Twenty-four files on coding agents, prompting, and the HTML-as-output thesis, read end to end, then squeezed for the learnings that survive the squeeze. The cross-cutting ten first; then by cluster; then a per-file ledger so nothing on the shelf is dropped; then the blind spots the shelf shares.
Read across the shelf and the four piles dissolve. The HTML-thesis essays, the CLAUDE.md essays, the autonomous-loop essays, and the case studies keep arriving at the same small set of ideas under different names, and the load-bearing one is this: the durable, visible artifact the agent leaves behind is the unit of leverage. Format, contract, ledger, and public channel are all the same move; the work compounds only when the thing that records it survives the session.
Every working agent system separates Instruction · Work · Ledger · Substrate, advances by a greedy ratchet on one honest metric, and is engineered so failures are visible rather than silent.
HTML wins the output channel humans read and mark up. Markdown keeps the memory/agent channel, CLAUDE.md, AGENTS.md, SKILL.md, because it greps, diffs, and edits. The carve-out is the thesis, not a hedge.
Capability is jagged: models peak where verification is cheap. So specify the verifier, not the steps; keep the taste and the understanding the model can't hold; and let skill compound where the work is visible.
Each of these shows up in three or more files under different vocabularies. Two essays already did part of this work, seven-crossings (a synthesis across sixteen) and four-surfaces (an audit of its central claim against eight models). Where they named a pattern, this builds on it and turns it into something actionable.

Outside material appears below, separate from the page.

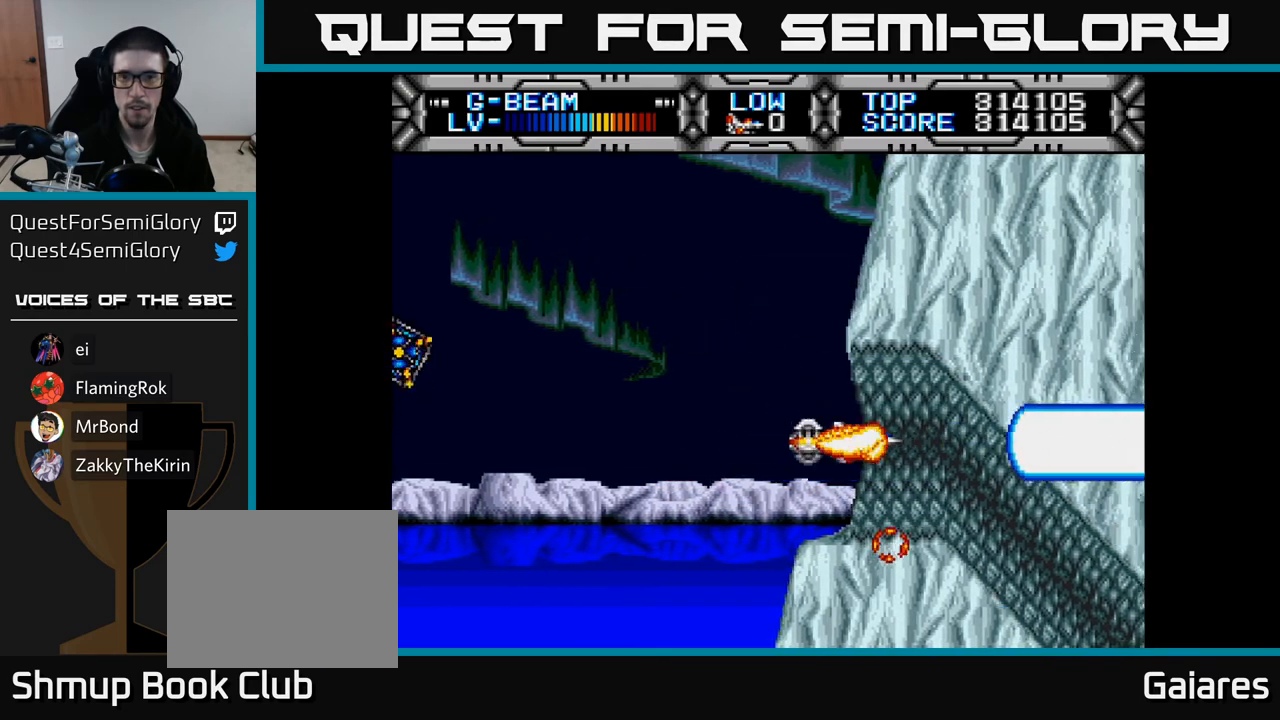
{"buttons": ["X"], "right_stick": "center", "events": [[167, "DPAD_DOWN", "down"], [233, "DPAD_DOWN", "up"]]}
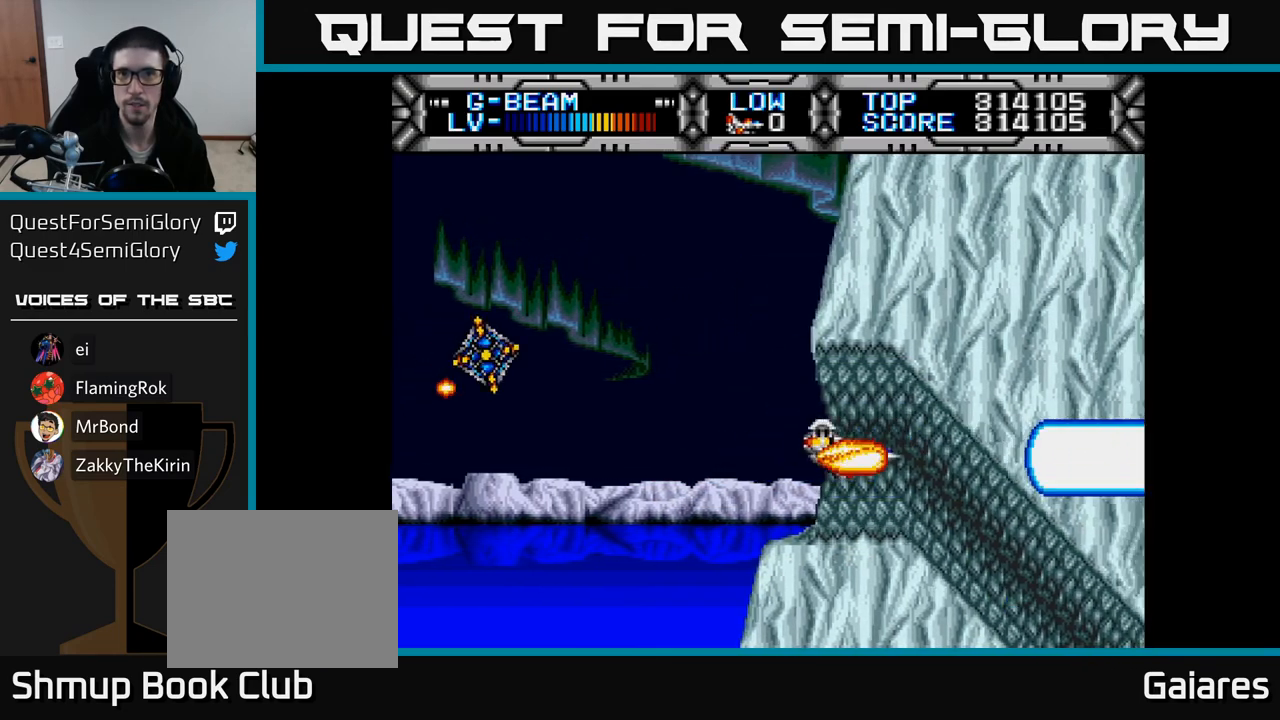
{"buttons": ["X", "DPAD_DOWN"], "right_stick": "center", "events": [[150, "DPAD_LEFT", "down"], [317, "DPAD_LEFT", "up"], [500, "DPAD_DOWN", "down"]]}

Thariq's argument is that as agents get more capable, markdown is the bottleneck: HTML carries tables, SVG, layout, color, and interaction, and: the real claim: the chance someone actually reads a plan, review, or report is far higher when it's a page, not a wall of text. The dissent (Kurtis Redux) lands three points the thesis doesn't: source readability, the security cost of running AI-generated JS, and "if it can't be reviewed, it's a toy." The reconciliation, which the dissent slate credits to Marcus Schuler, is a clean split · HTML for the agent-to-human output channel, markdown for the agent-to-agent memory/state channel that has to grep and diff.
SOURCE · Thariq Shihipar, "The Unreasonable Effectiveness of HTML" + specimen catalog · Kurtis Redux, "The Unreasonable Ineffectiveness of HTML" · dissent-slate research report (Schuler split)
The same shape underlies autoresearch, Codex goal mode, the CLAUDE.md specs, this project's own instructions, and River-in-Slack: Instruction (slow, small, human-edited) · Work (fast, diff-reviewed) · Ledger (durable, append-only, kept separate from work) · Substrate (the part nobody is allowed to edit, tests, eval set, production). Systems that last keep all four separated; systems that fail collapse two into one. The audit found the vocabulary has converged industry-wide, but the behavior hasn't: Codex's PLANS.md + SQLite /goal is the only stack where the ledger is genuinely append-only, while Claude's TodoWrite overwrites and Gemini's /memory collapses ledger into instruction.
SOURCE · seven-crossings §01 · four-surfaces (audit across 8 models) · Karpathy, autoresearch · Hayduk, Codex goals
The corpus's single most repeated thesis, argued in eight places under eight names. The expensive failures are the ones that look like success: a migration that "completes" but skipped records, tests that "pass" because the assertion was wrong, a fact stated with confidence and no source. The fix is always the same shape, leave the work nowhere to hide. HTML is loud markdown; CLAUDE.md is loud preferences; a public Slack channel is a loud private DM; an append-only results.tsv is a loud git history.
SOURCE · seven-crossings §02 · Mnimiy rule 12 (fail loud) · Forrest Chang, Karpathy rule 1 · Kopadze rule 3 · Moonshot ("I can't find the answer") · Lütke (River refuses DMs)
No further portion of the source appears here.